Não obstante, os riscos individuais ao entrar para um grupo terrorista (morte, captura, etc.) não justificariam esta escolha “lógica”. Teria de haver também algum tipo de benefício para o indivíduo.

Estudiosos da área dizem que não é possível traçar uma “personalidade terrorista”, mas sugerem que em geral terroristas apresentam processos internos intensos de “divisão e externalização”. Ocorre uma profunda divisão entre o bem e o mal no próprio indivíduo, e ele é incapaz de unir estes seus lados. As partes ruins são externalizadas (na forma de ameaças externas) e as boas mantidas, o que muitas vezes ressoa com a extrema polarização apresentada pelos grupos terroristas (bom x mau, nós x eles). Outro fator importante seria a presença de uma personalidade autoritária. Em tais personalidades co-ocorreriam etnocentrismo (o grupo/indivíduo é o centro e é melhor do que todas as pessoas outras fora dele) e conservadorismo político e econômico.
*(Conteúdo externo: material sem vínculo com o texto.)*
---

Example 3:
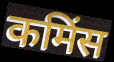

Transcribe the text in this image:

कमिंस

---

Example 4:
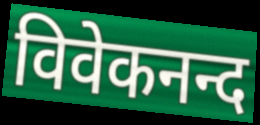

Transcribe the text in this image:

विवेकनन्द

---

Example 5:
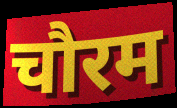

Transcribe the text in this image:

चौरम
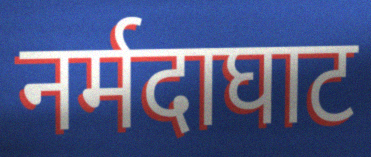
नर्मदाघाट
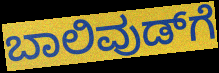
ಬಾಲಿವುಡ್‌ಗೆ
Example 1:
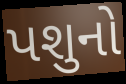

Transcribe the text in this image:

પશુનો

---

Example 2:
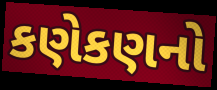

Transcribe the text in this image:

કણેકણનો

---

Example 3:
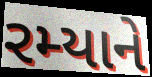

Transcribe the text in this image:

રમ્યાને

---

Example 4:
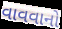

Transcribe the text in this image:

વાવવાનો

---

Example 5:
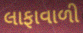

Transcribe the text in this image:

લાફાવાળી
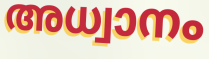
അധ്വാനം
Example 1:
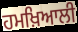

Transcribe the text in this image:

ਹਮਖ਼ਿਆਲੀ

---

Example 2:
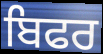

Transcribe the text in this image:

ਬਿਫਰ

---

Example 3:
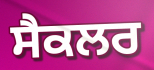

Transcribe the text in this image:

ਸੈਕਲਰ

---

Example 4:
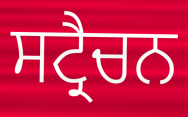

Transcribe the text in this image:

ਸਟ੍ਰੈਚਨ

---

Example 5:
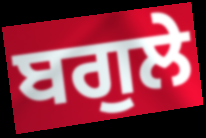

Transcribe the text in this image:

ਬਗੁਲੇ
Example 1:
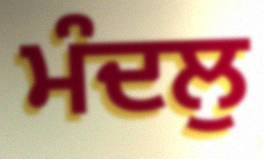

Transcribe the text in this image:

ਮੰਦਲੁ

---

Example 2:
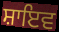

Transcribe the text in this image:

ਸ਼ਾਇਵ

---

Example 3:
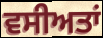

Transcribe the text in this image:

ਵਸੀਅਤਾਂ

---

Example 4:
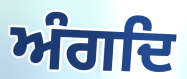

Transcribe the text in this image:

ਅੰਗਦਿ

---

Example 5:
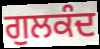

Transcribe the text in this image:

ਗੁਲਕੰਦ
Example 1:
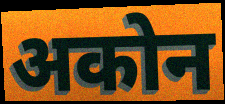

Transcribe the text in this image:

अकोन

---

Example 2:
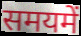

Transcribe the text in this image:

समयमें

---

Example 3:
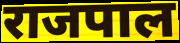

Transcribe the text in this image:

राजपाल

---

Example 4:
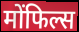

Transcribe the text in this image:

मोंफिल्स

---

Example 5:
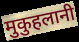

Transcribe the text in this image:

मुकुहलानी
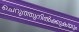
ചെറുത്തുനിൽക്കുകയും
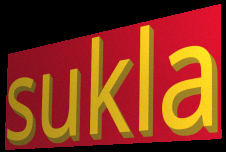
sukla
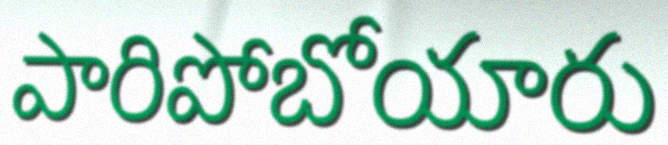
పారిపోబోయారు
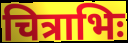
चित्राभिः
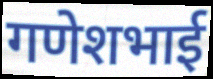
गणेशभाई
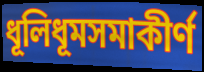
ধূলিধূমসমাকীর্ণ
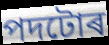
পদটোৰ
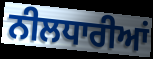
ਨੀਲਧਾਰੀਆਂ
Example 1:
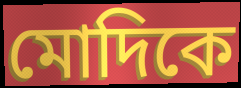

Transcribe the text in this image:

মোদিকে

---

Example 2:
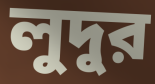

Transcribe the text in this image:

লুদুর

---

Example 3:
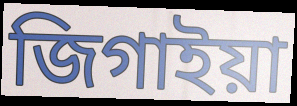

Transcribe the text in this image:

জিগাইয়া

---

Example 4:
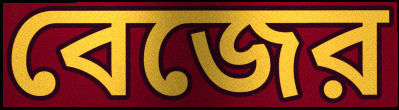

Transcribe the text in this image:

বেজের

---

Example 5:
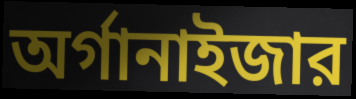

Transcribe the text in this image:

অর্গানাইজার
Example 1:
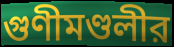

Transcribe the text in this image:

গুণীমণ্ডলীর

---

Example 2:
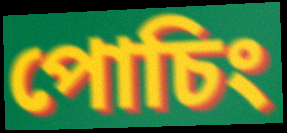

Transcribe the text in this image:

পোচিং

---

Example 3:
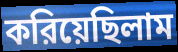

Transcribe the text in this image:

করিয়েছিলাম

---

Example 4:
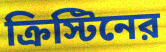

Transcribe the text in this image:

ক্রিস্টিনের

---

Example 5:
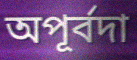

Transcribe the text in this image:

অপূর্বদা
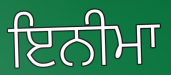
ਇਨੀਮਾ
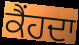
ਕੈਂਹਦਾ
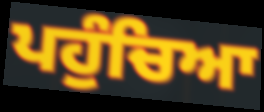
ਪਹੁੰਚਿਆ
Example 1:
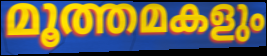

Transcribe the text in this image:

മൂത്തമകളും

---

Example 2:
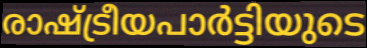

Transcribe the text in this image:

രാഷ്ട്രീയപാർട്ടിയുടെ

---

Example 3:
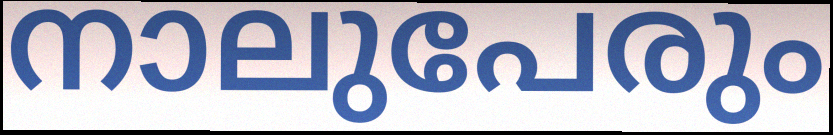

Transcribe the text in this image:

നാലുപേരും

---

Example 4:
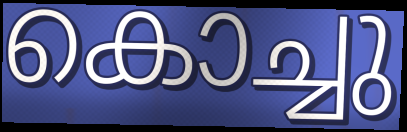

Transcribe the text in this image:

കൊച്ചു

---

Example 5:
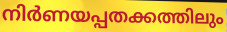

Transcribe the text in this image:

നിർണയപ്പതക്കത്തിലും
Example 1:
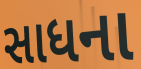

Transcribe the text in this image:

સાધના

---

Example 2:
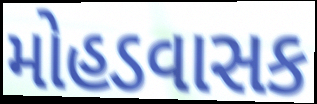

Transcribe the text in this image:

મોહડવાસક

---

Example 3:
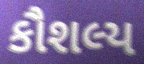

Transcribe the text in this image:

કૌશલ્ય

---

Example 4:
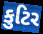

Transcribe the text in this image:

કુટિર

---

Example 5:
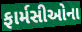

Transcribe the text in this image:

ફાર્મસીઓના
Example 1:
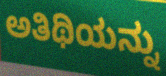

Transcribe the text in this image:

ಅತಿಥಿಯನ್ನು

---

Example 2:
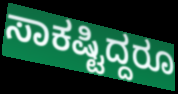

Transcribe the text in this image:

ಸಾಕಷ್ಟಿದ್ದರೂ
Além disso, faria parte deste tipo de personalidade um alto grau de agressividade, propensão a submissão, cinismo e rigidez de pensamento. Outra observação importante é a de que terroristas em geral passaram por experiências violentas na infância, e em geral viveram com privação de recursos econômicos e emocionais.

Todos estes processos podem corroborar para um sentimento de injustiça pessoal. Assim, escreve Andrew Silke (2006) que “qualquer sociedade irá conter algumas minorias ou grupos descontentes (com ou sem razão) que acreditarão que o mundo os tem tratado mal. Quando um indivíduo se identifica com estes grupos, ele começa a compartilhar o sentimento de injustiça, combinado com uma sensação de pertencimento ao grupo em questão. Basta adicionar um evento de vida pessoal grave catalisador como violência extrema a ele ou contra aqueles que ele ama, e o caminho para a participação no grupo terrorista está aberto”. A identificação com o grupo elevaria assim o valor próprio. Consequentemente, “pelo fato de a identidade social (grupal) se tornar parte do auto-conceito do indivíduo, uma ameaça contra o grupo é uma ameaça contra si mesmo”.
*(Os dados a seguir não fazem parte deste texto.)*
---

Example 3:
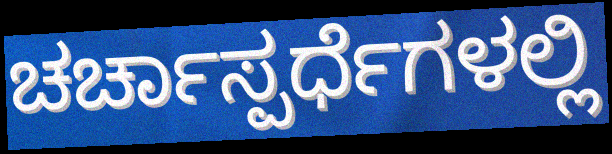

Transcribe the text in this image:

ಚರ್ಚಾಸ್ಪರ್ಧೆಗಳಲ್ಲಿ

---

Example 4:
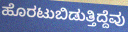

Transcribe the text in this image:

ಹೊರಟುಬಿಡುತ್ತಿದ್ದೆವು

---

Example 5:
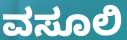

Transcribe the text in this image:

ವಸೂಲಿ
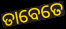
ତାବେତେ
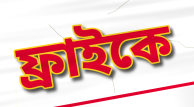
ফ্রাইকে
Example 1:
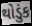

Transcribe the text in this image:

થોડુંક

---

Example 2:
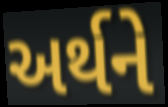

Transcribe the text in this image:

અર્થને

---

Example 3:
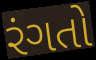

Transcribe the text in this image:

રંગતો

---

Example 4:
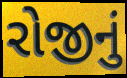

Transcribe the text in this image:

રોજીનું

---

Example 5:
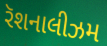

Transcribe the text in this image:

રૅશનાલીઝમ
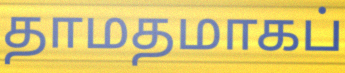
தாமதமாகப்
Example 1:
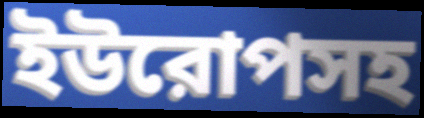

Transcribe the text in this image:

ইউরোপসহ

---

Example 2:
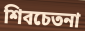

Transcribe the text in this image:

শিবচেতনা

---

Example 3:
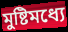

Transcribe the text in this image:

মুষ্টিমধ্যে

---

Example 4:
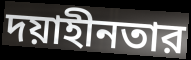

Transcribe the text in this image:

দয়াহীনতার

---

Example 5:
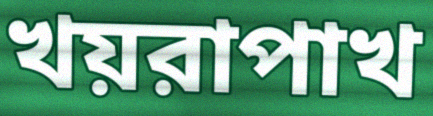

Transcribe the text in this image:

খয়রাপাখ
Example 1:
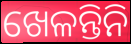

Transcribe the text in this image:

ଖେଳନ୍ତିନି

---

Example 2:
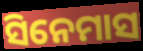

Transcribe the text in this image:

ସିନେମାସ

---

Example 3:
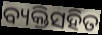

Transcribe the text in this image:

ବ୍ୟକ୍ତିସହିତ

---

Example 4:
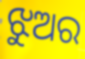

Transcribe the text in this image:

ଝୁଅର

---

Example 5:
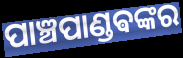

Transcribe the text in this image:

ପାଞ୍ଚପାଣ୍ଡଵଙ୍କର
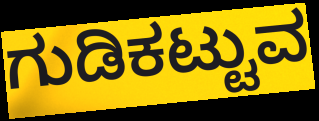
ಗುಡಿಕಟ್ಟುವ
Agressões ao grupo viram ameaça de desintegração do indivíduo, que reage ao risco de eliminação com atos de extrema violência.

Outro fator interessante dos grupos terroristas é que eles combatem o autoritarismo de outros grupos (ou países), mas são eles mesmos extremamente autoritários. A maneira de eliminar este paradoxo é eliminar aqueles que duvidam do grupo e evidenciam este contrassenso: sair do grupo terrorista por discordância de qualquer sorte, por exemplo, é impossível; sai-se apenas se o destino for o cemitério, escreve Jerrold Post (1998). O autoritarismo interno serve também para fomentar a violência voltada para o externo.

 


 

Ref.: Rogers MB, Loewenthal KM, Lewis CA, Amlot R, Cinnirella M, Ansari H. The role of religious fundamentalism in terrorist violence. A social psychological analysis. Int Rev Psychiatry 2007, 19(3):253-262.